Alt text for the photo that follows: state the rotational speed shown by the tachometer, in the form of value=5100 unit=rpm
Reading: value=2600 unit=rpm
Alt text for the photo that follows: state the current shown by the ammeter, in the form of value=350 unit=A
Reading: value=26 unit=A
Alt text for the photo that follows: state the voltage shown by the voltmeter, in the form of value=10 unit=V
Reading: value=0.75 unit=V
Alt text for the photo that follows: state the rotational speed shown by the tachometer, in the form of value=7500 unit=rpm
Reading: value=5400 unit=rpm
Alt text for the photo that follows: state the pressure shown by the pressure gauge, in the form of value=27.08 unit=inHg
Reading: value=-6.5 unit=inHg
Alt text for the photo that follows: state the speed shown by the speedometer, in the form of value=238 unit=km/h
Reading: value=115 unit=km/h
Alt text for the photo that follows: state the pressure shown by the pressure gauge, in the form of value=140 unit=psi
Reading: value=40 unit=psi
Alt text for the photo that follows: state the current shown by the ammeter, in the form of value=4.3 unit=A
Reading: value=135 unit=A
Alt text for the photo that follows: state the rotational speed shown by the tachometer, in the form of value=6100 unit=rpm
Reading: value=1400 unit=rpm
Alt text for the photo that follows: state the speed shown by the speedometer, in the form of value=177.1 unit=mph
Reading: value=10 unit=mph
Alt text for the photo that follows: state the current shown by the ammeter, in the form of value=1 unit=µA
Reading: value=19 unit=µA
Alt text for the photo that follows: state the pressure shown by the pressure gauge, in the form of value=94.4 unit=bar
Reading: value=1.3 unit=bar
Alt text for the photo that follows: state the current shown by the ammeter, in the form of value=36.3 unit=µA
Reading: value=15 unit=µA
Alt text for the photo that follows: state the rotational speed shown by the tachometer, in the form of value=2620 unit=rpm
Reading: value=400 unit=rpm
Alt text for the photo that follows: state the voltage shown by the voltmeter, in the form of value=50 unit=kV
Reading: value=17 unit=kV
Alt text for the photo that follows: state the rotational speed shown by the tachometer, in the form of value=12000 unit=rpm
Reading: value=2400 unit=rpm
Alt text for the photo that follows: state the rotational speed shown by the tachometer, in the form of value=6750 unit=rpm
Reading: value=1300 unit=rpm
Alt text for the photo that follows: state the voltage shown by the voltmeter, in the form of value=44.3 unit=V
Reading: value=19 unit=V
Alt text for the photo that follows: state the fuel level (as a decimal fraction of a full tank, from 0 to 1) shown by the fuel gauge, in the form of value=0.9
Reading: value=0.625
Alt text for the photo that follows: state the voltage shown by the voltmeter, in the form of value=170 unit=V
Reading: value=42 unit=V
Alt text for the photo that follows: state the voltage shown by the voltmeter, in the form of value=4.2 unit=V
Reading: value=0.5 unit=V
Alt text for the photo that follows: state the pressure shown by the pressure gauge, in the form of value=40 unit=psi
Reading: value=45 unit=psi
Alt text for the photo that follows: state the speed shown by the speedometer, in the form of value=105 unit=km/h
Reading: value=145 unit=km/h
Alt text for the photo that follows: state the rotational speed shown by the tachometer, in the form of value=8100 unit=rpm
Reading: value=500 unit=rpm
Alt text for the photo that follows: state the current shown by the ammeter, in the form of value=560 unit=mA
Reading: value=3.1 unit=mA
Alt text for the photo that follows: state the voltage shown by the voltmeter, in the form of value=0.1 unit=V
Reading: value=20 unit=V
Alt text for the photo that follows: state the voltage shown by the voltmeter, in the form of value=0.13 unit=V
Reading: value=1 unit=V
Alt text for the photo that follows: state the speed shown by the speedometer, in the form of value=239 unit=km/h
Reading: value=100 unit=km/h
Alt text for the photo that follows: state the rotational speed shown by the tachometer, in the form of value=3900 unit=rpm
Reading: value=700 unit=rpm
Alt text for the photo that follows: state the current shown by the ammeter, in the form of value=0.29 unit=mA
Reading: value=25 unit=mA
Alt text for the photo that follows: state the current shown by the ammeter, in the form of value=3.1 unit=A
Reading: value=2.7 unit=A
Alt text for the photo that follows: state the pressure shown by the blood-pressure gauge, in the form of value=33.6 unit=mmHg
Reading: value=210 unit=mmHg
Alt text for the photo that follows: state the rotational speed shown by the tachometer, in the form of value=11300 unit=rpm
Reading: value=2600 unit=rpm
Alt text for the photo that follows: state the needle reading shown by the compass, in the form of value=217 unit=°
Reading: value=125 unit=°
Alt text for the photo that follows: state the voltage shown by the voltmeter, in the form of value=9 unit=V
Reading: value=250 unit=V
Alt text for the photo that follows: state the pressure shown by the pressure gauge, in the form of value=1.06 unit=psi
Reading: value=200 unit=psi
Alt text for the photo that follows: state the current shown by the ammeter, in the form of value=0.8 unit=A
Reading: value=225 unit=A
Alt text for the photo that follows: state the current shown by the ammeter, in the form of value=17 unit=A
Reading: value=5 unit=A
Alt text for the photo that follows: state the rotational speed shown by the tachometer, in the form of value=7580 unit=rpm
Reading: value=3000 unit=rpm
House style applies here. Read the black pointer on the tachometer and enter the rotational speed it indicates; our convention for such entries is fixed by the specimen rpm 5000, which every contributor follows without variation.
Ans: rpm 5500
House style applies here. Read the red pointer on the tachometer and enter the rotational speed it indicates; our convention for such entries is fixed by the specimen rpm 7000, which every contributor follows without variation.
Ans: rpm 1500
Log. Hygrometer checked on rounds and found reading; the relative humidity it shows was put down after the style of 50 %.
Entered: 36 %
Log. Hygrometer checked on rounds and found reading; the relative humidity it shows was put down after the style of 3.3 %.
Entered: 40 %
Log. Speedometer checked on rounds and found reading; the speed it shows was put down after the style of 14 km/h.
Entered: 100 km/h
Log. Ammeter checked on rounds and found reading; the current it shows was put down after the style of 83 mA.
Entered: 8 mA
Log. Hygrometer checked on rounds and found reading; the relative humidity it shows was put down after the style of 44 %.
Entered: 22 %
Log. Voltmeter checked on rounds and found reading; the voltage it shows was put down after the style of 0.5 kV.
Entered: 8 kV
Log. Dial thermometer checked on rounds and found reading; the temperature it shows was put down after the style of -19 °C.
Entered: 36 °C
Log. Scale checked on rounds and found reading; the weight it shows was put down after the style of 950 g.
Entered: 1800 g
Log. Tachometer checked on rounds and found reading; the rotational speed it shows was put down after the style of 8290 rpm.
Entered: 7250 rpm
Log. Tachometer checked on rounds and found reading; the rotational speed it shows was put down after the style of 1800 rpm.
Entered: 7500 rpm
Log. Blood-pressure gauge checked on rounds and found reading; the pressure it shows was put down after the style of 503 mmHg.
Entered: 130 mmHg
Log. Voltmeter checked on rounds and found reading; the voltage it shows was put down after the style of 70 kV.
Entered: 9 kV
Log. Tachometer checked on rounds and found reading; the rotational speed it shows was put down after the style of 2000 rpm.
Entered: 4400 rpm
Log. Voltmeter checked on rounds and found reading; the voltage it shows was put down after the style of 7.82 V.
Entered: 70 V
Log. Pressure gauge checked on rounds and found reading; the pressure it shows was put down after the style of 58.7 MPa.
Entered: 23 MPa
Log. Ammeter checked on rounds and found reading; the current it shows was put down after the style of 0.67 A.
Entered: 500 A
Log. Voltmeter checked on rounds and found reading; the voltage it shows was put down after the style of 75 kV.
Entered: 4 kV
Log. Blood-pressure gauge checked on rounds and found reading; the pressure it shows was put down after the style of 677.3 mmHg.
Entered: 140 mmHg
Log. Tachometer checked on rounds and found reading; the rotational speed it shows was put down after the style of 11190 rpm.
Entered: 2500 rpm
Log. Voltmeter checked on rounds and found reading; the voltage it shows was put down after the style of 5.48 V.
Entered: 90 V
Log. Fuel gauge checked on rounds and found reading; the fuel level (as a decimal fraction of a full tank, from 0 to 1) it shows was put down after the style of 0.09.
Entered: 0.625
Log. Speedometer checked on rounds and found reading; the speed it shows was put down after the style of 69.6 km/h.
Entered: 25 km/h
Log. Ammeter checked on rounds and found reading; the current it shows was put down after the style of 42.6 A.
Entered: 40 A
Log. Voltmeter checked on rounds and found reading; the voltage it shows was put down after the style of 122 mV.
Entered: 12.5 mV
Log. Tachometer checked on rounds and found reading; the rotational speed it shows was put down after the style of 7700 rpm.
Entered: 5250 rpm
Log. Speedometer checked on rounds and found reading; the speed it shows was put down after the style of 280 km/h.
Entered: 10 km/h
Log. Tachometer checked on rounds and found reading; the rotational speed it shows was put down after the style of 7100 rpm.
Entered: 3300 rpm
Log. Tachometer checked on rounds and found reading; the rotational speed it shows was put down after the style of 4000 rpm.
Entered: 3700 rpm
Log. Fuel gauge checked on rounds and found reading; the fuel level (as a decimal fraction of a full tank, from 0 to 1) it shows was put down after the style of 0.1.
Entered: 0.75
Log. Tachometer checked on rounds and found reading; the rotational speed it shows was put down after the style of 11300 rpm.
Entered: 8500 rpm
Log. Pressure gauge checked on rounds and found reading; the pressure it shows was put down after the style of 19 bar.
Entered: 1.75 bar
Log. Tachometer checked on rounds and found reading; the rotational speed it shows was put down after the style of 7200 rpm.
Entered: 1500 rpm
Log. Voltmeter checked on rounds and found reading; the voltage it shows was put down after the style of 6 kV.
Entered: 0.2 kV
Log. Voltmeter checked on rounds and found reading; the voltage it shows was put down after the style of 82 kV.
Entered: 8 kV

++++++++++

> _TASK REQUIREMENTS_: Copy the entries from the line containing "of value=7500 unit=rpm" through the line containing "Reading: value=-6.5 unit=inHg", both included, without any change.

> _RESULT OF THIS TASK_:
Alt text for the photo that follows: state the rotational speed shown by the tachometer, in the form of value=7500 unit=rpm
Reading: value=5400 unit=rpm
Alt text for the photo that follows: state the pressure shown by the pressure gauge, in the form of value=27.08 unit=inHg
Reading: value=-6.5 unit=inHg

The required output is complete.